Verdadeiramente não sabemos em que estágio está a doença em meio aos “povos” indígenas, haja vista que o noticiário não expõe quantos membros deste grupo estão doente e nem se há óbitos no meio deles, mas, tomando como base o que está acontecendo com os brasileiros de modo geral, sabemos que a situação deles não deve está confortável.
O índio merece todo o apoio que qualquer brasileiro possui, não devemos tratá-los como se fossem um mecanismo que estivesse contra o crescimento nacional. São eles aqueles que foram designados a proteger as nossas culturas mais primitivas, o nosso modo de agir que foi resguardado de qualquer interferência alienígena, nosso ser brasileiro verdadeiro.

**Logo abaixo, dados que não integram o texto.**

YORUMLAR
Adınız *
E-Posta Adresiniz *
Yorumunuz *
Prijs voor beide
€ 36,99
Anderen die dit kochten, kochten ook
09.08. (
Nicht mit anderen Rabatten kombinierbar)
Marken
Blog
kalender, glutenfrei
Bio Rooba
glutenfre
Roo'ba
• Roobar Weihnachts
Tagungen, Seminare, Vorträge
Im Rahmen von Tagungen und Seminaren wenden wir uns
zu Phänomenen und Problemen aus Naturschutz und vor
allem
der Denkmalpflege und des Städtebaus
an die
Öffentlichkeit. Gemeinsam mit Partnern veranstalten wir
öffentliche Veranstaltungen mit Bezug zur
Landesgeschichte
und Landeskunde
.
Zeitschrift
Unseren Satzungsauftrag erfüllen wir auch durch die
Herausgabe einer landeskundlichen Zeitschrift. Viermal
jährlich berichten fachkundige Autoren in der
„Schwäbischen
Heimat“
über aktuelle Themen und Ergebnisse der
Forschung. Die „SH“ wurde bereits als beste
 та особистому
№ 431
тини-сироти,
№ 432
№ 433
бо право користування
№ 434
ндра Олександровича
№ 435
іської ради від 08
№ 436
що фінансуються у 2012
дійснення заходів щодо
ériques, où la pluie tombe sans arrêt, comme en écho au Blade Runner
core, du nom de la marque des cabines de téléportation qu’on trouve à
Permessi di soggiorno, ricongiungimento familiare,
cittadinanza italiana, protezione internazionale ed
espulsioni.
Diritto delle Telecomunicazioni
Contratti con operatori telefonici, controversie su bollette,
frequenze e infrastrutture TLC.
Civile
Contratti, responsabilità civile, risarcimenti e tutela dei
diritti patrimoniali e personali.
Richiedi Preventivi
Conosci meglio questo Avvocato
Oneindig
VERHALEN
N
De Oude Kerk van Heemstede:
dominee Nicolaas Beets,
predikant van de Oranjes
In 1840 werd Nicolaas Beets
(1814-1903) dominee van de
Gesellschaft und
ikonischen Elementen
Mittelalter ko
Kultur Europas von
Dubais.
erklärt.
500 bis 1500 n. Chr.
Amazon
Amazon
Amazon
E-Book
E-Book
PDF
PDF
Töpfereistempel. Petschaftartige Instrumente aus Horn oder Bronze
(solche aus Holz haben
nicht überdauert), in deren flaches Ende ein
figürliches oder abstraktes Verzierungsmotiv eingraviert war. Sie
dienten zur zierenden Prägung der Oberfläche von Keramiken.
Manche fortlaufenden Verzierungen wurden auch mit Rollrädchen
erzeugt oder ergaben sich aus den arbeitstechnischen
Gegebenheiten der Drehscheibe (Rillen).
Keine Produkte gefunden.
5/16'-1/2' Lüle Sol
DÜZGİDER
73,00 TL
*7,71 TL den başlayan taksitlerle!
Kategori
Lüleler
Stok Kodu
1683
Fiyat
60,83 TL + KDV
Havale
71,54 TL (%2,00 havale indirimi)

Mais uma vez trazemos aqui as palavras de Dirley da Cunha Jr., que em poucos linhas traz o que deve ser preservado dos indígenas, e, até mesmo, sua importância para o nosso país como nação,
A Constituição reconhece aos índios a sua organização social, os seus costumes, línguas, crenças e tradições, e os direitos originários sobre as terras que tradicionalmente ocupam, competindo à União demarcá-las, proteger e fazer respeitar todos os seus bens. (JUNIOR, Dirley da Cunha. Curso de Direito Constitucional. ed. 6ª. Salvador: Juspodivm, 2012. p. 1340)
O índio deve ser trato como se trata qualquer brasileiro, com o máximo sentimento de que ele é mais uma peça fundamental para que se possa alcançar a igualdade de todos. Ter preocupação com a contaminação de tais pessoas é algo de fundamental importâncias, pois sabemos da letalidade da referida doença.
Prudente a decisão do ministro Barroso, haja vista que somente solicitou manifestação e não impôs nenhuma ação.